Trani ha aspettato oltre trent'anni per avere il suo parcheggio interrato sotto piazza XX Settembre, ha protestato rumorosamente quando la giunta uscente ne ha fissato le tariffe, ma oggi che l'utilizzo è gratuito quella struttura è più vuota che piena. Un paradosso che si commenta quasi da solo, ma che merita qualche riflessione, nell'attesa che la procedura di gara ad evidenza pubblica individui il futuro concessionario.
Le polemiche sulle tariffe istituite dall'amministrazione uscente sono state fra le più vivaci del recente dibattito cittadino: quasi unanime il giudizio di sproporzione, quasi unanime l'invito a riconsiderarle. Ebbene, oggi che il costo è azzerato, la risposta della città non è quella che ci si sarebbe aspettati. Neanche la settimana di Battiti Live, con le strade chiuse e le zone rosse che hanno complicato la circolazione nel centro, sembra aver inciso più di tanto sull'afflusso. Eppure la comodità è oggettiva e difficilmente contestabile: si parcheggia in pieno centro, e da lì praticamente tutto è a portata di mano.

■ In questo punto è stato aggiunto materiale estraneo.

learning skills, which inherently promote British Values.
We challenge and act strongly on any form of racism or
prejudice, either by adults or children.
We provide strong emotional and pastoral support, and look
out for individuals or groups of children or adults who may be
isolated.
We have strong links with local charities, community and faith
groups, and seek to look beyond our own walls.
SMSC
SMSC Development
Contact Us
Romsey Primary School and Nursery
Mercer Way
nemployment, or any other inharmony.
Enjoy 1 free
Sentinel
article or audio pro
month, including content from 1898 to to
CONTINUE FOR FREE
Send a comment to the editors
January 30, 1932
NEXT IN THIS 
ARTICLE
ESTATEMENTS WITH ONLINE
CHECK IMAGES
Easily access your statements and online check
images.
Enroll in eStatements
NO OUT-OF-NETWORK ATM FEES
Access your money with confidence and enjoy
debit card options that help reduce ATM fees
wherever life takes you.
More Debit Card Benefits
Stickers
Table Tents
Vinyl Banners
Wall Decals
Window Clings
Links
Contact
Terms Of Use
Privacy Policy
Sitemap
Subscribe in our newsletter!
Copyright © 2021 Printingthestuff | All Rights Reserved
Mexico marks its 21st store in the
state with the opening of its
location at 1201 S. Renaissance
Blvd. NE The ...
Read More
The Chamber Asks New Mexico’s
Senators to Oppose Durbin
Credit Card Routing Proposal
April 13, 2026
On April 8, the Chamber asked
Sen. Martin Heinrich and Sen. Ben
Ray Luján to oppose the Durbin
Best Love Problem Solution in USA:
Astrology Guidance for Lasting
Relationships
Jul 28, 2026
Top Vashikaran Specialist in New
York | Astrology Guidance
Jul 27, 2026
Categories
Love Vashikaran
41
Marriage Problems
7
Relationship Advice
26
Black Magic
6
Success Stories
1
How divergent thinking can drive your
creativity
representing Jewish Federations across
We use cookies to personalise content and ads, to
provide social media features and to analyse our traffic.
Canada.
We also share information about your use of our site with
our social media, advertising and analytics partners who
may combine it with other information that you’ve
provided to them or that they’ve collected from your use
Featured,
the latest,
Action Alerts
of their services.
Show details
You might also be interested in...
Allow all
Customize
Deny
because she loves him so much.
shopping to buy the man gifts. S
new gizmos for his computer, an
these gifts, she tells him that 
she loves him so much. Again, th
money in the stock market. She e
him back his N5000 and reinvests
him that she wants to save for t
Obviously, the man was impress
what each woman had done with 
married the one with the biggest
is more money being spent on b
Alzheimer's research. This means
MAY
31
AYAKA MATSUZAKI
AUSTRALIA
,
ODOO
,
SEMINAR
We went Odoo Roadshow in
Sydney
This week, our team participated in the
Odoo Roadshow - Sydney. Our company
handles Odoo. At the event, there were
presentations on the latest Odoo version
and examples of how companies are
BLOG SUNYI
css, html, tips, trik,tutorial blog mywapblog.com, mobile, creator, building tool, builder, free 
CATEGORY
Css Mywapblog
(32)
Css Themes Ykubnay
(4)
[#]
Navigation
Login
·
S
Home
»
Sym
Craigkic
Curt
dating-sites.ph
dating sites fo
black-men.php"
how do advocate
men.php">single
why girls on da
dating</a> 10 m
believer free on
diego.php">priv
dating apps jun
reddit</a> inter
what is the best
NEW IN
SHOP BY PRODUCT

C'è poi una categoria di utenti che ha saputo cogliere l'opportunità in modo originale: coloro che utilizzano l'autorimessa come punto di scambio, lasciando l'automobile e prelevando da essa un veicolo a due ruote con cui muoversi più agilmente, specie in questi giorni di traffico contingentato. Un uso intelligente, ma che da solo non basta a spiegare - né a giustificare - i livelli di sottoutilizzo che si registrano.
La lettura più immediata rimanda a un'abitudine radicata, quella di voler portare l'automobile il più vicino possibile alla meta, preferibilmente sotto il portone o davanti al negozio, rinunciando a opportunità che richiedono anche solo pochi minuti a piedi. Una tendenza atavica che Trani condivide con buona parte delle città italiane di analoga dimensione, ma che qui assume i contorni di una contraddizione quasi clamorosa: si è aspettata a lungo quella struttura, la si è difesa strenuamente quando sembrava negata, e ora che è disponibile e gratuita le si volta le spalle.
Sullo sfondo, una domanda che riguarda il futuro: il concessionario che si aggiudicherà la gestione dell'impianto attraverso la gara pubblica starà osservando queste dinamiche? E si sentirà tranquillo? Le abitudini di una città pesano, nel bene e nel male, sui bilanci di chi si assume l'onere di gestire un'infrastruttura. Se il parcheggio fatica ad attrarre utenti anche quando è gratuito, cosa accadrà quando sarà a pagamento, con quelle tariffe (un'ora 2 euro, un giorno 15) che hanno fatto gridare allo scandalo?
Solo il tempo darà una risposta. Nel frattempo la città, che per decenni ha lamentato la mancanza di un parcheggio degno di questo nome, e che per mesi ha protestato contro il costo per utilizzarlo, sembra avere trovato il modo più originale per risolvere la questione: ignorarlo.